I tried the same scenario on a different group of players. They couldn't read Sylvan, though, and didn't have Decipher Script, and an intelligence check to try and read it anyway didn't work. They left, promising to come back to it and try again. Plot happened, though, so they forgot, and in their campaign the Starsilver Scimitar remains buried with the Void With A Mind instead of being reclaimed.

atemu1234
2015-04-14, 06:10 AM
I once saw a group of PCs fight Cthulhu, for no reason other than they could. It went... entertainingly.

Hypername
2015-04-14, 07:10 AM
I once saw a group of PCs fight Cthulhu, for no reason other than they could. It went... entertainingly.

Damn I got to try it. 4-5 level 20 PCs min-maxed against Cthulu from the bestiary.

atemu1234
2015-04-14, 07:11 AM
Damn I got to try it. 4-5 level 20 PCs min-maxed against Cthulu from the bestiary.

Note I backported him for 3.5.

Hypername
2015-04-14, 07:17 AM
Note I backported him for 3.5.

I have no idea about 3.5 but the PF version looks pretty strong. I think that a well organized group could take him out though.

Necroticplague
2015-04-14, 08:38 AM
I have no idea about 3.5 but the PF version looks pretty strong. I think that a well organized group could take him out though.

Meh, I've seen his stats. No way to attack incorporeal creatures, and all his SLA's are mind-effecting (except for the summons, who also have this problem). A ghost wouldn't even break a sweat fighting him.

Hypername
2015-04-14, 08:40 AM
Meh, I've seen his stats. No way to attack incorporeal creatures, and all his SLA's are mind-effecting (except for the summons, who also have this problem).

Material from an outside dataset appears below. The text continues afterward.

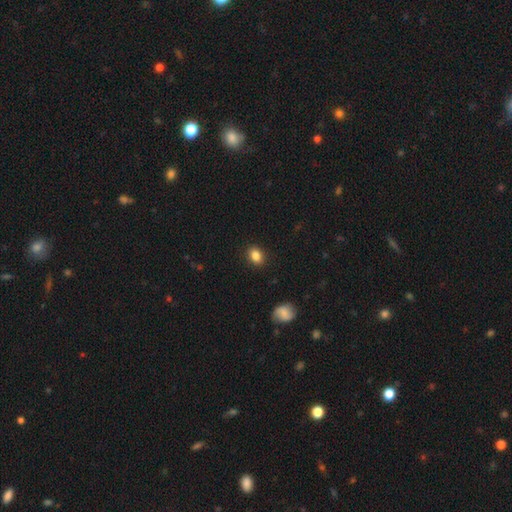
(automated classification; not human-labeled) smooth_or_featured: smooth (p=0.85) [alt: star or artifact p=0.09]
how_rounded: in between (p=0.63) [alt: round p=0.36]
merging: none (p=0.88) [alt: minor disturbance p=0.08]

A ghost wouldn't even break a sweat fighting him.

How is a PC party going to find a ghost?

EDIT: Oh wait, wizards.

Necroticplague
2015-04-14, 08:46 AM
How is a PC party going to find a ghost?

Because ghosts are a valid option for PCs?

Hypername
2015-04-14, 10:29 AM
Because ghosts are a valid option for PCs?

Really? I honestly didn't know that.

Necroticplague
2015-04-14, 10:54 AM
Really? I honestly didn't know that.

Here's the entry in pathfinder (http://www.d20pfsrd.com/bestiary/monster-listings/templates/ghost).

Here it is in 3.5 (http://www.d20srd.org/srd/monsters/ghost.htm).

Hypername
2015-04-14, 11:37 AM
Here's the entry in pathfinder (http://www.d20pfsrd.com/bestiary/monster-listings/templates/ghost).

Here it is in 3.5 (http://www.d20srd.org/srd/monsters/ghost.htm).

Wow thanks!

Sayt
2015-04-14, 02:57 PM
Mi-go with levels in Alchemist (Vivisectionist) and the improved grapple feats are terrifically fun monsters to run. Emergency exploratory surgery ahoy~! Ohhh, is it finally a usable spleen?!